Jupiter 1000, un démonstrateur alliant « Power to Gas » et méthanation
La première pierre du démonstrateur Jupiter 1000 a été posée le 18 décembre 2017 au sein de la zone portuaire de Fos-sur-Mer. Ce projet collaboratif de « Power to Gas » piloté par GRTgaz vise à faire émerger une nouvelle filière française industrielle de production de gaz « renouvelable ».
L’hydrogène ainsi produit peut, soit être injecté dans le réseau à condition qu’il soit suffisamment dilué (selon la réglementation en vigueur, 1% à 6% d’hydrogène maximum peut être mélangé au méthane dans les réseaux gaziers), soit en étant combiné à du CO2, être converti à son tour par procédé de méthanation en méthane de synthèse (CH4). Ce gaz « renouvelable », aux propriétés similaires à celles du gaz naturel, peut être injecté directement dans les réseaux gaziers.
A Fos-sur-Mer, le démonstrateur Jupiter 1000 est déployé sur une parcelle de 6 500 m2 au sein de la pépinière « Innovex » de la plateforme PIICTO (Plateforme industrielle et d’innovation Caban Tonkin). Celle-ci vise à accueillir des projets pilotes préindustriels contribuant à la transition énergétique (stockage et valorisation d’énergies renouvelables, économie circulaire, smart grids, etc.).
Fruit de la collaboration de 9 acteurs, le démonstrateur Jupiter 1000 disposera d’une puissance installée de 1 MW électrique et utilisera de l’électricité renouvelable fournie par la Compagnie nationale du Rhône (CNR). Des électrolyseurs de McPhy Energy, consommant en moyenne 200 litres d’eau par heure à plein débit, pourront produire près de 200 m3 d’hydrogène par heure (soit 17 kg/h).
Le CO2 capté par Leroux & Lotz (dans des fumées industrielles) alimentera des unités de méthanation d’Atmostat (Methamod) et du CEA(8) qui pourraient produire jusqu’à 25 m3 de méthane de synthèse par heure. Si le site fonctionne la moitié du temps, sa production annuelle pourrait légèrement dépasser 1 GWh (thermique) selon GRTgaz (avec un facteur de conversion 1m3 ≈ 10 kWh).
Plan 3D des installations du projet Jupiter 1000 (©GRTgaz)
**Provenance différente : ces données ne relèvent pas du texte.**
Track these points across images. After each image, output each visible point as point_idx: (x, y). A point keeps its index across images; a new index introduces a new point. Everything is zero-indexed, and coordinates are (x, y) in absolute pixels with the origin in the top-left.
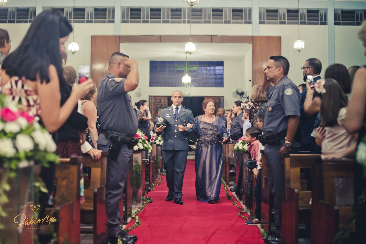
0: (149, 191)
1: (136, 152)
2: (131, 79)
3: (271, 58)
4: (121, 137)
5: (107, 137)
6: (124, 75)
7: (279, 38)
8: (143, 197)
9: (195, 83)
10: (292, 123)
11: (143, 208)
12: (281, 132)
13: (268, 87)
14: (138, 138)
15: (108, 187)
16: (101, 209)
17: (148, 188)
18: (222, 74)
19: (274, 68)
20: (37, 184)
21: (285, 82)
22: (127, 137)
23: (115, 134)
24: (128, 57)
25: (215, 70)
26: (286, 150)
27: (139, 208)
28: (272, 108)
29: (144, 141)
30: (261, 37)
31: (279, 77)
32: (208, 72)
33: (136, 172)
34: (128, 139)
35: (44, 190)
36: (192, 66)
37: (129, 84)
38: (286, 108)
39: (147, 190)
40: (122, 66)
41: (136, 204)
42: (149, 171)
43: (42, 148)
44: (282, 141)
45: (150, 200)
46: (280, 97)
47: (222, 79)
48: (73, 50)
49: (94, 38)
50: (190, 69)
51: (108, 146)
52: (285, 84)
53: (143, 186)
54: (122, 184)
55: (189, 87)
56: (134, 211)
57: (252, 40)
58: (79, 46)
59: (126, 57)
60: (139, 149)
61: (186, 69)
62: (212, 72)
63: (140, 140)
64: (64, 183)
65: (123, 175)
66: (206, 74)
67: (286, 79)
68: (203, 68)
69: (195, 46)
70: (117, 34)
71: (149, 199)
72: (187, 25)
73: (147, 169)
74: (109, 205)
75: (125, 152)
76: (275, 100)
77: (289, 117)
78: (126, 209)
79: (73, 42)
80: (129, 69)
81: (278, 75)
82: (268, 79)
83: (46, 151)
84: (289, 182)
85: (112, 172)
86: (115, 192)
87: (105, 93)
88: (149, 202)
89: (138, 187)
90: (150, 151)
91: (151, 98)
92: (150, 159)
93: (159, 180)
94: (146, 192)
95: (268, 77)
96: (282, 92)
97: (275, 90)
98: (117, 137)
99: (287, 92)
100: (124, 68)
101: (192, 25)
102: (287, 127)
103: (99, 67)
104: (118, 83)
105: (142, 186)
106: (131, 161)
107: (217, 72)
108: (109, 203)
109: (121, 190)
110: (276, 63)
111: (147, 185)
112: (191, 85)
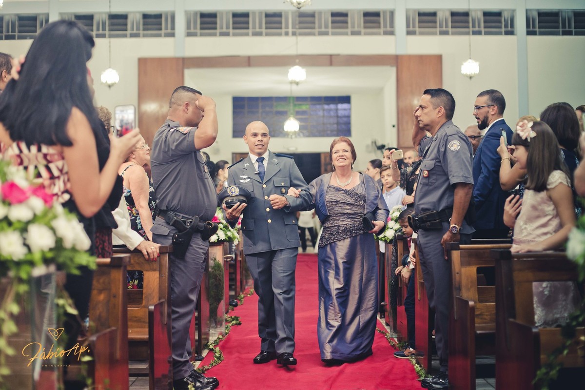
0: (236, 305)
1: (213, 244)
2: (205, 128)
3: (426, 92)
4: (191, 222)
5: (168, 223)
6: (193, 123)
7: (439, 58)
8: (226, 316)
9: (305, 132)
10: (460, 196)
11: (226, 334)
12: (443, 210)
13: (422, 139)
14: (217, 223)
15: (171, 303)
16: (161, 336)
17: (233, 301)
18: (349, 117)
19: (431, 108)
20: (61, 302)
21: (448, 130)
22: (200, 221)
23: (180, 217)
24: (200, 93)
25: (337, 110)
26: (451, 238)
27: (221, 334)
28: (428, 171)
29: (226, 227)
30: (410, 57)
31: (438, 123)
32: (326, 114)
33: (215, 277)
34: (202, 224)
35: (72, 311)
36: (300, 105)
37: (203, 136)
38: (451, 171)
39: (233, 304)
40: (191, 109)
41: (216, 328)
42: (235, 273)
43: (68, 244)
44: (445, 224)
45: (237, 320)
46: (441, 155)
47: (348, 124)
48: (109, 82)
49: (143, 63)
50: (297, 109)
51: (171, 236)
52: (448, 135)
53: (226, 298)
54: (193, 297)
55: (296, 137)
56: (212, 339)
57: (396, 61)
58: (119, 75)
59: (197, 94)
60: (218, 240)
61: (291, 108)
62: (332, 113)
63: (221, 226)
64: (102, 297)
65: (195, 283)
66: (323, 116)
67: (451, 126)
68: (318, 107)
69: (305, 73)
70: (180, 54)
71: (236, 318)
72: (291, 39)
73: (232, 271)
74: (173, 331)
75: (197, 244)
76: (433, 159)
77: (455, 185)
78: (200, 336)
79: (110, 68)
80: (202, 113)
81: (437, 120)
82: (420, 125)
83: (74, 249)
84: (459, 289)
85: (177, 278)
86: (182, 310)
87: (165, 152)
88: (235, 324)
89: (219, 300)
90: (236, 242)
91: (236, 157)
92: (236, 255)
93: (251, 288)
94: (231, 307)
95: (420, 122)
96: (444, 146)
97: (434, 144)
98: (185, 222)
99: (452, 146)
100: (194, 113)
101: (300, 38)
102: (453, 202)
103: (151, 107)
104: (185, 134)
105: (224, 299)
106: (206, 260)
107: (341, 113)
108: (173, 328)
109: (191, 307)
110: (435, 100)
111: (232, 296)
112: (299, 135)
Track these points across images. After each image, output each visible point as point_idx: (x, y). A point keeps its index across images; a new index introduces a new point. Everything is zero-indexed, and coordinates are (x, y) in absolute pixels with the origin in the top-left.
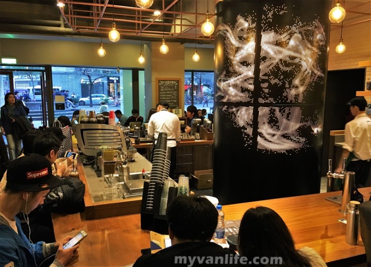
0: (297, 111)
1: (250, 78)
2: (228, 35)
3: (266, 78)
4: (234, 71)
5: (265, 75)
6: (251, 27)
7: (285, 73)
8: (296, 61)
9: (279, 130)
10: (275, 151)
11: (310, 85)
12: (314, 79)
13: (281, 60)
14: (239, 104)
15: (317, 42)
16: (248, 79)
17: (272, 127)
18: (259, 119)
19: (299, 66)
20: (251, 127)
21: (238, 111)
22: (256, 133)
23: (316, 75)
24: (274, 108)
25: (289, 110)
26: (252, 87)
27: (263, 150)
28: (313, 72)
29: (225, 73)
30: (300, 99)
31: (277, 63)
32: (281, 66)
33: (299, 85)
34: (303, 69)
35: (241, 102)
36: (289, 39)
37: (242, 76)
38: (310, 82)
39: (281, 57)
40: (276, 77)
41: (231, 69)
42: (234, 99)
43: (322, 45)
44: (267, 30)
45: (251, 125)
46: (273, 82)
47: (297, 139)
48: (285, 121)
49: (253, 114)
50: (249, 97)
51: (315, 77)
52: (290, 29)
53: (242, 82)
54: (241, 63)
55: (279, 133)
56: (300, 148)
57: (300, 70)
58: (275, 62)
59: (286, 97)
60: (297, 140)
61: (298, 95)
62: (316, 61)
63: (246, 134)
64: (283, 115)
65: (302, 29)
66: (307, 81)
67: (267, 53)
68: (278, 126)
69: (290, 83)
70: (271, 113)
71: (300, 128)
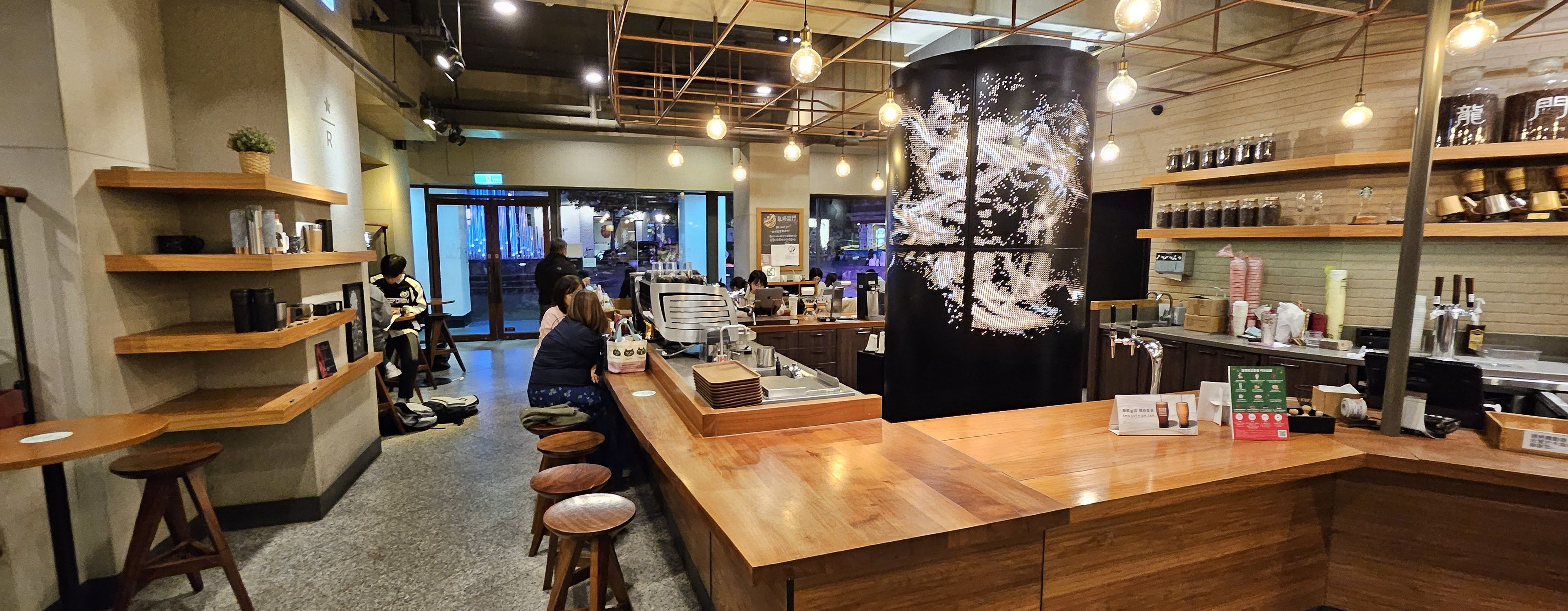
0: (1042, 261)
1: (959, 201)
2: (917, 126)
3: (988, 201)
4: (928, 188)
5: (986, 195)
6: (959, 111)
7: (1020, 193)
8: (1040, 171)
9: (1011, 293)
10: (1004, 332)
11: (1065, 214)
12: (1071, 204)
13: (1014, 170)
14: (937, 248)
15: (1077, 139)
16: (955, 203)
17: (999, 289)
18: (975, 275)
19: (1044, 180)
20: (961, 288)
21: (936, 260)
22: (969, 300)
23: (1074, 196)
24: (1002, 254)
25: (1029, 259)
26: (961, 218)
27: (983, 330)
28: (1069, 191)
29: (910, 192)
30: (1049, 239)
31: (1007, 175)
32: (1013, 180)
33: (1046, 213)
34: (1052, 186)
35: (942, 245)
36: (1028, 133)
37: (944, 197)
38: (1065, 209)
39: (1013, 164)
40: (1005, 199)
41: (921, 185)
42: (927, 240)
43: (1085, 144)
44: (988, 117)
45: (960, 285)
46: (1000, 208)
47: (1045, 309)
48: (1022, 277)
49: (965, 265)
50: (956, 235)
51: (1073, 200)
52: (1029, 115)
53: (943, 209)
54: (942, 175)
55: (1011, 299)
56: (1048, 326)
57: (1047, 187)
58: (1003, 173)
59: (1024, 234)
60: (1044, 312)
61: (1045, 231)
62: (1075, 173)
63: (950, 302)
64: (1018, 267)
65: (1050, 117)
66: (1060, 207)
67: (989, 157)
68: (1010, 287)
69: (1030, 210)
70: (997, 263)
71: (1048, 291)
Dans le cadre de la transition énergétique, le Power to Gas, associé à la méthanation, présente l’avantage de stocker l’électricité intermittente « fatale », de gérer de façon plus flexible les réseaux électriques et gaziers (en profitant de la capacité de stockage gazière de la France(9)), tout en valorisant le CO2, déchet contribuant fortement au réchauffement climatique. Ce dernier point s'avère particulièrement important, compte tenu des incertitudes actuelles, tant techniques qu’économiques, au sujet des solutions de stockage du CO2.